=== Data provided ===
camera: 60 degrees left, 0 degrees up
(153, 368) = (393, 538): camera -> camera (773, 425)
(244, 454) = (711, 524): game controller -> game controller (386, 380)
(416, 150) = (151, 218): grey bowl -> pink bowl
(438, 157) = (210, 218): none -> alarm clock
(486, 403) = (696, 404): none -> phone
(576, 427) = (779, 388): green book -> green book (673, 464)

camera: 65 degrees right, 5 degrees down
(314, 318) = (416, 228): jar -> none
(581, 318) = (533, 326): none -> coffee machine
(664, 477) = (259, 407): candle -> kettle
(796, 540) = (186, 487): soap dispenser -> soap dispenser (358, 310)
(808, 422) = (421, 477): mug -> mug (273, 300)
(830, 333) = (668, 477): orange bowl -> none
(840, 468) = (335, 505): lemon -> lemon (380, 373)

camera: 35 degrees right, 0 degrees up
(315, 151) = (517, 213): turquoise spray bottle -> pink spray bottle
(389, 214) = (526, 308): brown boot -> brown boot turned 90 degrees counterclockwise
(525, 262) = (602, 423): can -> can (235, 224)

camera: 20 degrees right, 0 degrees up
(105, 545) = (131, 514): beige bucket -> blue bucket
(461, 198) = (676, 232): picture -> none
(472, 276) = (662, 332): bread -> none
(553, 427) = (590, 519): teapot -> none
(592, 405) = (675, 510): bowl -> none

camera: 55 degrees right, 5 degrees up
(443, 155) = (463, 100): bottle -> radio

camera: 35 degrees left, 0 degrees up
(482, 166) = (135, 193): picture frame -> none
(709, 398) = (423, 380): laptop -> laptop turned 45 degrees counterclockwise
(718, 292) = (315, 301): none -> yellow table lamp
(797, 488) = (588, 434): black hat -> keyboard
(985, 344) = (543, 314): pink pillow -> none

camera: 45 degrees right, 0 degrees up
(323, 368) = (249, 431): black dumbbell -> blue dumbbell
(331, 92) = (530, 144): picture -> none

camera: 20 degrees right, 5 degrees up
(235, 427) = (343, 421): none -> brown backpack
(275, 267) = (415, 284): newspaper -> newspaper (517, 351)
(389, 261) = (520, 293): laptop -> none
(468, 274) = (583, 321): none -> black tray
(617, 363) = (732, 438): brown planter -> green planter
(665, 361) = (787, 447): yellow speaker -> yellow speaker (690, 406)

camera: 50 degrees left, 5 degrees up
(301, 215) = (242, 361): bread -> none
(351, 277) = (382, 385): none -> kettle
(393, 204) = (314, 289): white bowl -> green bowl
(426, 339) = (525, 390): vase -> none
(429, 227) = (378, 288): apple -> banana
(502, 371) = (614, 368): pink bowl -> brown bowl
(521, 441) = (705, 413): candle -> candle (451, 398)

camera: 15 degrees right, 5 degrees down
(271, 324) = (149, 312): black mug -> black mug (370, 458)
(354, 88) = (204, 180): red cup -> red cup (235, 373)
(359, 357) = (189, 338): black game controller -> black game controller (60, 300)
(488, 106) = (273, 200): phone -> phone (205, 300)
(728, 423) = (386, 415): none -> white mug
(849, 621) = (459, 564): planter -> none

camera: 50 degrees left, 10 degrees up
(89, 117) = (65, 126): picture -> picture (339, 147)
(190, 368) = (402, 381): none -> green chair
===
▶ **Work to complete**
Every record needs to be reproduced exactly, with none skipped.

▶ **Result for this exercise**
camera: 60 degrees left, 0 degrees up
(153, 368) = (393, 538): camera -> camera (773, 425)
(244, 454) = (711, 524): game controller -> game controller (386, 380)
(416, 150) = (151, 218): grey bowl -> pink bowl
(438, 157) = (210, 218): none -> alarm clock
(486, 403) = (696, 404): none -> phone
(576, 427) = (779, 388): green book -> green book (673, 464)

camera: 65 degrees right, 5 degrees down
(314, 318) = (416, 228): jar -> none
(581, 318) = (533, 326): none -> coffee machine
(664, 477) = (259, 407): candle -> kettle
(796, 540) = (186, 487): soap dispenser -> soap dispenser (358, 310)
(808, 422) = (421, 477): mug -> mug (273, 300)
(830, 333) = (668, 477): orange bowl -> none
(840, 468) = (335, 505): lemon -> lemon (380, 373)

camera: 35 degrees right, 0 degrees up
(315, 151) = (517, 213): turquoise spray bottle -> pink spray bottle
(389, 214) = (526, 308): brown boot -> brown boot turned 90 degrees counterclockwise
(525, 262) = (602, 423): can -> can (235, 224)

camera: 20 degrees right, 0 degrees up
(105, 545) = (131, 514): beige bucket -> blue bucket
(461, 198) = (676, 232): picture -> none
(472, 276) = (662, 332): bread -> none
(553, 427) = (590, 519): teapot -> none
(592, 405) = (675, 510): bowl -> none

camera: 55 degrees right, 5 degrees up
(443, 155) = (463, 100): bottle -> radio

camera: 35 degrees left, 0 degrees up
(482, 166) = (135, 193): picture frame -> none
(709, 398) = (423, 380): laptop -> laptop turned 45 degrees counterclockwise
(718, 292) = (315, 301): none -> yellow table lamp
(797, 488) = (588, 434): black hat -> keyboard
(985, 344) = (543, 314): pink pillow -> none

camera: 45 degrees right, 0 degrees up
(323, 368) = (249, 431): black dumbbell -> blue dumbbell
(331, 92) = (530, 144): picture -> none

camera: 20 degrees right, 5 degrees up
(235, 427) = (343, 421): none -> brown backpack
(275, 267) = (415, 284): newspaper -> newspaper (517, 351)
(389, 261) = (520, 293): laptop -> none
(468, 274) = (583, 321): none -> black tray
(617, 363) = (732, 438): brown planter -> green planter
(665, 361) = (787, 447): yellow speaker -> yellow speaker (690, 406)

camera: 50 degrees left, 5 degrees up
(301, 215) = (242, 361): bread -> none
(351, 277) = (382, 385): none -> kettle
(393, 204) = (314, 289): white bowl -> green bowl
(426, 339) = (525, 390): vase -> none
(429, 227) = (378, 288): apple -> banana
(502, 371) = (614, 368): pink bowl -> brown bowl
(521, 441) = (705, 413): candle -> candle (451, 398)

camera: 15 degrees right, 5 degrees down
(271, 324) = (149, 312): black mug -> black mug (370, 458)
(354, 88) = (204, 180): red cup -> red cup (235, 373)
(359, 357) = (189, 338): black game controller -> black game controller (60, 300)
(488, 106) = (273, 200): phone -> phone (205, 300)
(728, 423) = (386, 415): none -> white mug
(849, 621) = (459, 564): planter -> none

camera: 50 degrees left, 10 degrees up
(89, 117) = (65, 126): picture -> picture (339, 147)
(190, 368) = (402, 381): none -> green chair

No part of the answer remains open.